Я делаю глубокий вдох и сжимаю руль.
Глава 3
Я проверяю выражение своего лица в зеркале заднего вида, стараясь выглядеть беззаботным: рот расслаблен, плечи опущены. Бесстрастное лицо Пола. Делаю глубокий вдох. Я умею выглядеть невозмутимым, правда, но потом чувствую жар на своих щеках. Делаю вид, что смотрю в зеркало со стороны водителя.
— Кэролайн? — спрашиваю я, на мгновение замирая, когда в мое сознание врывается блестящая серебряная рамка с фотографией улыбающейся молодой пары. Качаю головой, стирая ее. У моего мозга достаточно дел. Я должен вспомнить все, что говорил своей жене о Кэролайн и офисе «Томпсон Пейн» в целом за последние несколько месяцев. Затем, как в одном из проектов Сэма в первом классе, я должен рассортировать то, что было сказано, в одну кучу, а то, чего не было, в другую. Это важное упражнение, которое лучше всего выполнять в подходящих условиях, а не застигнутым врасплох женой. Но для этого уже слишком поздно.
— У тебя дергается челюсть, — замечает Миа.
Это правда. Разжимаю челюсть, двигая ею взад-вперед. Я делаю глубокий вдох и заставляю себя улыбнуться. Досадно, что Миа это подметила. Видимо подрастерял навык. В конце концов, в наши дни мне не часто приходится сохранять покер-фэйс. Я бросаю взгляд на свою жену, которая улыбается, вероятно, из-за моего дискомфорта от этой темы.
Она добавляет.
— Значит, Кэролайн все еще беспокоит тебя?
— Нет, больше нет, — говорю я, медленно подбирая нужные слова. — Она молода. Это ее первая работа. Она просто не знала, что уместно, а что нет, вот и все.
— Все знают, что неуместно звонить боссу домой в полночь, — говорит Миа. — Особенно когда ты пьяна.
— Она была расстроена, Миа. Я же объяснял. — Смотрю в боковое зеркало и проезжаю мимо дурацкой зеленой «Хонды», которая едет перед нами со скоростью улитки.

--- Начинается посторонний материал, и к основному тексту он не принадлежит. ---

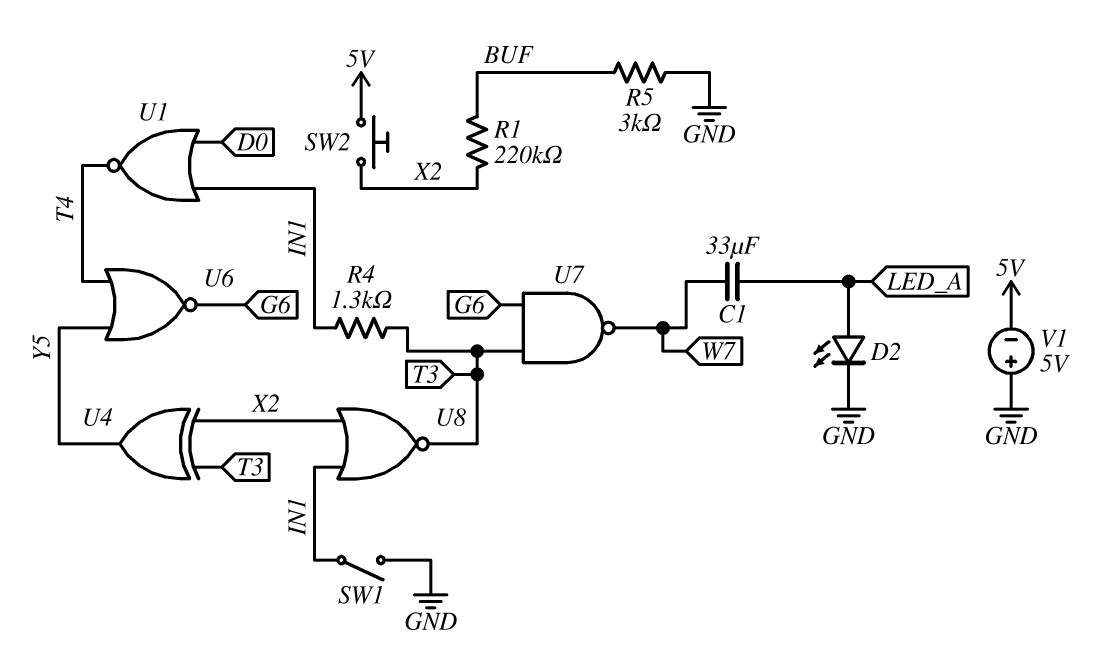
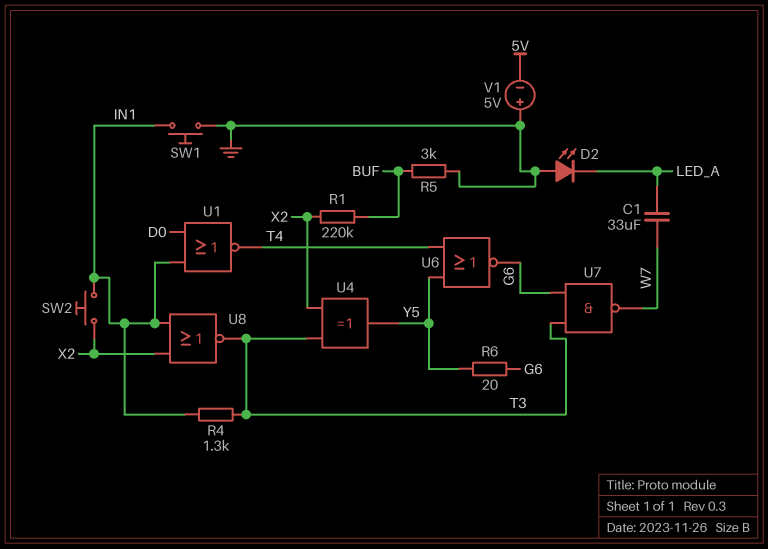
D2: LED (A LED_A, K GND) -> LED (A GND, K LED_A)
R6: none -> 20 (G6, Y5)
SW1: switch (GND, IN1) -> button (GND, IN1)
SW2: button (5V, X2) -> button (IN1, X2)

Уже почти пришло время для двухполосной дороги, так что мне нужно, чтобы эта угроза осталась далеко позади. — Ее отец умер. Она не знала, к кому еще обратиться.
Миа смотрит на меня так, словно все еще не верит мне.
— Значит, ты пожаловался в отдел кадров, но она все еще работает в «Томпсон Пэйн»? — спрашивает она, барабаня пальцами по ручке дверцы. Я вывожу машину обратно на правую полосу.
— Мы не увольняем людей, которым нужна помощь, Миа. Вот почему у нас есть кадровики. Это их работа — объяснять политику компании и помогать людям становиться лучшими сотрудниками. — Чувствую, как мои глаза сужаются. Мне не нравится эта тема. Сам факт того, что мне пришлось говорить о кадровиках, наводит на мысль о неприятном событии. Я стряхиваю с себя вспомнившийся запах удобрений и старого кота.
Миа не отступает.
— И мы предлагаем этим людям, которые нуждаются в помощи, таким как Кэролайн, на которых мы пожаловались в отдел кадров, нашим женам в качестве подходящих нянек? Наверно в рамках какой-то программы реабилитации сотрудников?